• Teks Bacaan:

☆ ☆ ☆ ☆

OLEH Ivan Adilla (Dosen Jurusan Sastra Indonesia FIB Unand)
Myeondong, pusat bisnis seluas hampir seratus hektare di pusat Kota Seoul, merupakan destinasi wajib bagi wisatawan. Di kedua ujung wilayah ini menjulang mal Shinsegae dan Lotte, dua mal besar yang melayani kemewahan gaya hidup modern. Kantor bank, asuransi, jasa keuangan, dan hotel berpencar di kedua sisi jalan utama.
Toko-toko dengan bangunan bertingkat menjulang sepenuh area pasar, dihiasi billboard berlampu di sekujur dinding bangunan. Di dalam toko-toko yang ditata rapi dan efesien itu tersedia sepatu, tas, pakaian, parfum dari merek-merek terkenal.
Bagian depan toko-toko di Pasar Myeongdong dipenuhi banner iklan menampilkan model gadis Korea yang cantik. Dinding toko dipenuhi neon box dengan iklan yang sama, sementara kaca ditempeli pengumuman diskon. Para pramuniaga toko kosmetik tak henti-hentinya bersorak dengan suaranya yang cempreng, merayu pengunjung untuk mampir.
Di tangannya terdapat beberapa sampel make up, sejak dari lotion, masker hingga bedak. Semua merek kosmetik bertumpuk di Myeongodng Etude House, Tonymoly, Missha, Innisfree, hingga Holika-Holika.
Pramuniaga toko sepatu menyapa ramah sambil menunjuk koleksi mereka. Fila dan Adidas, misalnya, punya toko khusus di arah barat jalan. Sama halnya dengan merek klasik, Clarks, Bally, dan Dr. Marten, yang terletak di arah timur jalan. Toko yang menjual berbagai merek lebih banyak lagi. Harganya lebih murah dan kita bisa memilih model yang tepat dari merek berbeda.
Konter pakaian merek Uniqlo, berupa toko besar tiga tingkat, terletak di sudut pasar arah Selatan. Ke arah utara sedikit ada toko yang menjual produk Zara, tak jauh dari toko pakaian merek H&M. Toko arloji Swatch terletak di depan H&M. Toko bertingkat tiga ini tak terlalu besar, tapi memiliki koleksi yang bagus dengan pelayanan yang baik.
Jika ingin barang eksklusif, tempatnya ada di Shinshagae atau Lotte Mall di arah luar. Misalnya anda mau beli arloji Rado, Rolex, Tag Heuer. Aigner atau Cartier. Atau berniat melihat koleksi tas Hermes, Gucci, Louis Vitton atau Dior. Pendek kata, Myeongdong adalah pasar palugada; apa lu mau segala ada.
Meski palugada, pedagang di Myeondong punya spesialisasi sendiri. Misalnya toko kaos kaki, yang terletak tak jauh dari lorong pintu masuk underground market. Sekeliling toko penuh dengan kaos kaki. Di etalase, di pajangan, di gantungan bulat, di rak-rak yang memenuhi dinding, hingga bagian dalam toko yang padat.

☆ ☆ ☆ ☆

• Data yang Digunakan:
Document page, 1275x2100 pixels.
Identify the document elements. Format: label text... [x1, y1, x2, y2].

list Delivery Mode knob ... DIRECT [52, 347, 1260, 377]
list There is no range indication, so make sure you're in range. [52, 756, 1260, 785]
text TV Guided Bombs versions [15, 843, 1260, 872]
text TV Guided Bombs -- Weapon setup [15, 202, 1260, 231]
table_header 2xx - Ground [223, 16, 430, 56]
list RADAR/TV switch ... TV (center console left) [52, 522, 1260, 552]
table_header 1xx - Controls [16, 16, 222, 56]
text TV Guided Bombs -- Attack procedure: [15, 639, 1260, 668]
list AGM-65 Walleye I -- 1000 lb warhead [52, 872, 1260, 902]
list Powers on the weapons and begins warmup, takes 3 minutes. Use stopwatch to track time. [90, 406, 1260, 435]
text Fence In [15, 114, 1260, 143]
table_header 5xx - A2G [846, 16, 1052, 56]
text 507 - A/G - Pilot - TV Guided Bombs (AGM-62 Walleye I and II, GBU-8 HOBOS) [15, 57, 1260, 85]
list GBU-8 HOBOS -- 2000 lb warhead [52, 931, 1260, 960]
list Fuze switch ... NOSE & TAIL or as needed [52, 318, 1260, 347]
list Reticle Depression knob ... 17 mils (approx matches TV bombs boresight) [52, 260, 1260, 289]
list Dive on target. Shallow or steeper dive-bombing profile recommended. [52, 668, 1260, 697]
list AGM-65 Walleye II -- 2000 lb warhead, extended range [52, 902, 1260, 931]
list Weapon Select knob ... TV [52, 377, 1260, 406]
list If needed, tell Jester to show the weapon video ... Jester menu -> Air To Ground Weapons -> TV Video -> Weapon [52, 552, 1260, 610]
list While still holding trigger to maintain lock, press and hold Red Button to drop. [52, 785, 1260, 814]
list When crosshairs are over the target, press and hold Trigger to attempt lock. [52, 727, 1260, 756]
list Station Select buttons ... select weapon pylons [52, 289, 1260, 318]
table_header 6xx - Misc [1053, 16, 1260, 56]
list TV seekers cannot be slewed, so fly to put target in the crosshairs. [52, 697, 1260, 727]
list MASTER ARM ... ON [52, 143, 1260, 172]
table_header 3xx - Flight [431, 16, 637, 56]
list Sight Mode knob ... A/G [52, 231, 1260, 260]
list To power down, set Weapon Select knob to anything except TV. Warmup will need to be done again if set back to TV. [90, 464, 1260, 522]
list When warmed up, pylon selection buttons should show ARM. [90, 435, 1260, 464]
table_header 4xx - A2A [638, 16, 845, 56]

☆ ☆ ☆ ☆

• Soal Latihan:
1. Sebutkan semua merek kosmetik yang disebut bertumpuk di Myeongdong menurut teks tentang Pasar Myeongdong.
2. Salin persis baris-baris entri dari awal entri hingga baris yang memuat "Identify the document", termasuk baris tersebut.

• Kunci Jawaban:
1. Etude House, Tonymoly, Missha, Innisfree, Holika-Holika

2.
Document page, 1275x2100 pixels.
Identify the document elements. Format: label text... [x1, y1, x2, y2].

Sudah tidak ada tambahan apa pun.